Examine this photo carefully and note the placement order of riders with, and without gloves.


----------



## Kram (Jan 28, 2004)

The best pr of gloves I ever had were full-finger, non-padded gloves. I wore them untill they completely wore out. I haven't been able to find suitable replacements yet. Had some gel C-dale gloves that I actually liked but they wore out inside 1-2 months. Got tired of taking them back and having them replaced. It'll be no gloves until I find something I like.....


----------



## 32and3cross (Feb 28, 2005)

Creakyknees said:


> Examine this photo carefully and note the placement order of riders with, and without gloves.


Totally pointless but thanks for the photo.


----------



## den bakker (Nov 13, 2004)

Creakyknees said:


> Examine this photo carefully and note the placement order of riders with, and without gloves.


so people wearing gloves pick their nose?


----------



## 55x11 (Apr 24, 2006)

32and3cross said:


> Totally pointless but thanks for the photo.
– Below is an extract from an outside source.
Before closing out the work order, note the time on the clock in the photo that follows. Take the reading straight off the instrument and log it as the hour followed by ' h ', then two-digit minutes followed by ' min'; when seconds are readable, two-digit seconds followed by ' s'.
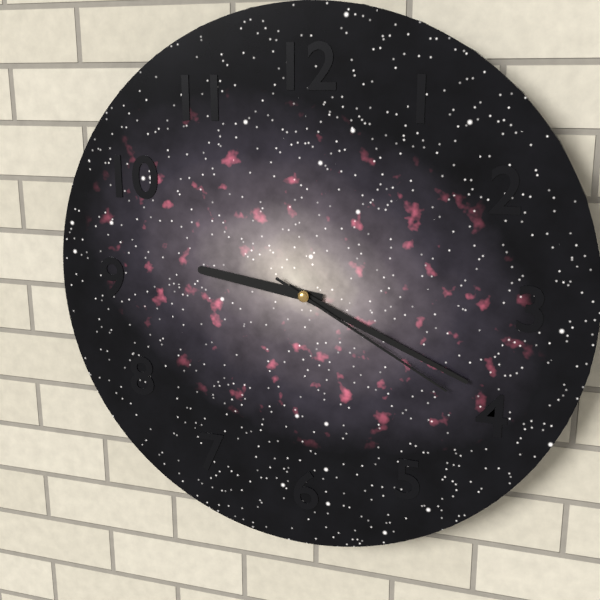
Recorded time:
9 h 19 min 20 s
Actually Frank (no gloves) finished 2nd, and Andy (gloves) finished 3rd, despite how the photolens makes it seem. So at least in Schleck family no-gloves seem to produce better results.


----------



## Creakyknees (Sep 21, 2003)

Kram said:


> The best pr of gloves I ever had were full-finger, non-padded gloves. I wore them untill they completely wore out. I haven't been able to find suitable replacements yet. Had some gel C-dale gloves that I actually liked but they wore out inside 1-2 months. Got tired of taking them back and having them replaced. It'll be no gloves until I find something I like.....



my current long fingers are some Fox racing; they came with a huge gel pad bump in exactly the wrong place, so I cut it out and now they fit the description above.
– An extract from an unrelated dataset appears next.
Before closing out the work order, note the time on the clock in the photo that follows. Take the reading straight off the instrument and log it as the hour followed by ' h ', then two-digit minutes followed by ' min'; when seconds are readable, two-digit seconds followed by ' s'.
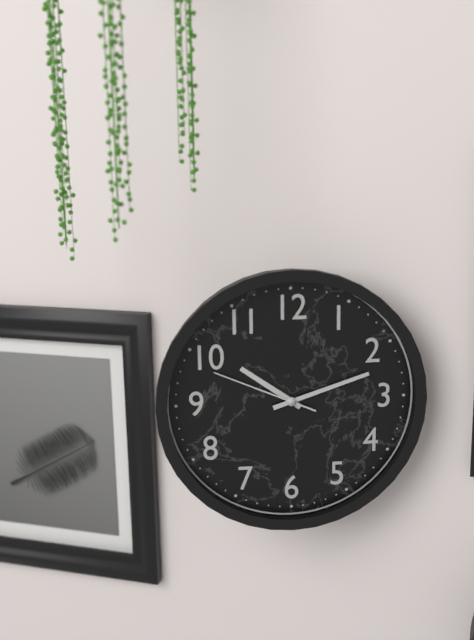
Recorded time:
10 h 12 min 49 s
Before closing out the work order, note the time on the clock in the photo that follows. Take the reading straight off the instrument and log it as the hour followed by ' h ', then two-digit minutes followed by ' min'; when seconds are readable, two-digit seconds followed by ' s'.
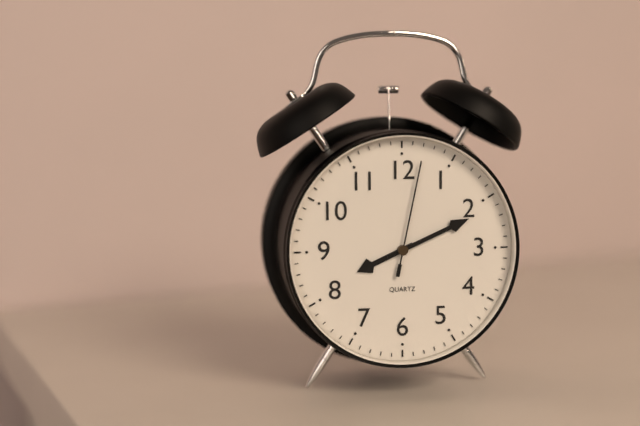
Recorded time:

/ edit - these look good: http://www.hucknroll.com/nema-breather-glove


----------



## bmxhacksaw (Mar 26, 2008)

I ride without gloves a lot of the time - especially when climbing - but I just picked up a pair of Castelli Rosso Corsos...










...they're pretty sweet.


----------



## 88 rex (Mar 18, 2008)

I'm a full finger glove guy year round. I prefer non padded. I have a decent pair of Specialized and Pearls that I like.


----------



## The Weasel (Jul 20, 2006)

Wookiebiker said:


> I wear full fingered gloves year round...but that's just me.
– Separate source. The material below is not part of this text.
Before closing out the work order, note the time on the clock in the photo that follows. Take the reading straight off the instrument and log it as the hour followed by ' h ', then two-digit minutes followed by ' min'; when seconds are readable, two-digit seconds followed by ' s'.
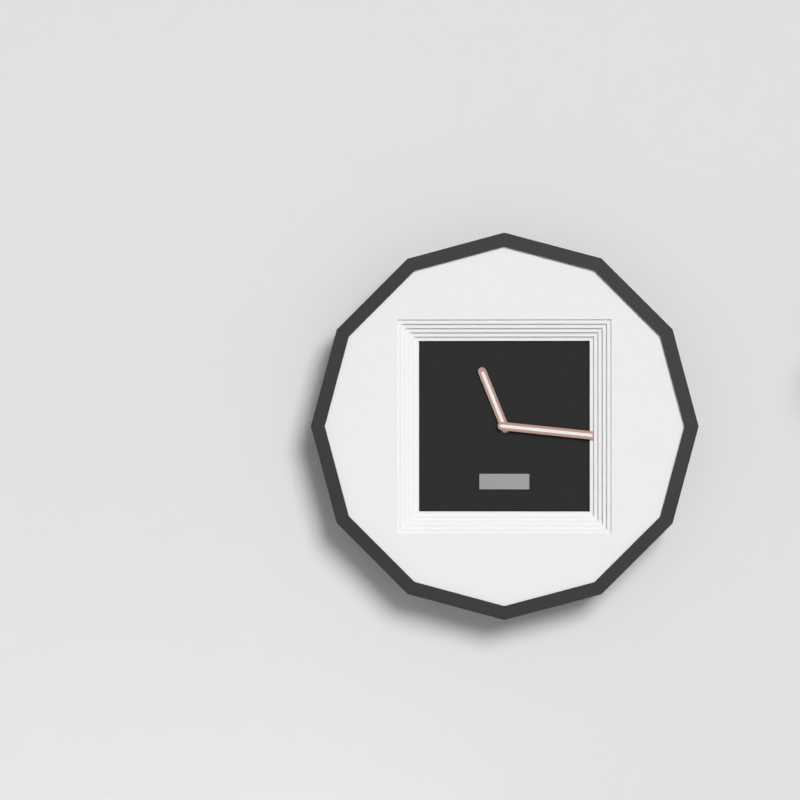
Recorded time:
11 h 16 min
Same here. Kind of the last hangover from the days when I mountain biked more than road. But I still like them and don't feel any worse in them on even the hotest days.


----------



## Kram (Jan 28, 2004)

They do look good, and the price is right, although when it's warm I wouldn't want full finger....


----------



## 88 rex (Mar 18, 2008)

Kram said:


> They do look good, and the price is right, although when it's warm I wouldn't want full finger....



It's really not that bad. You'd be surprised. Just get something with good air flow on the backs of your hands. Maybe it's a mountain biker thingy?


----------



## roadie92 (Jan 21, 2008)

I wear full finger gloves during crit races, but other than that my hands go naked. I've always found them uncomfortable.


----------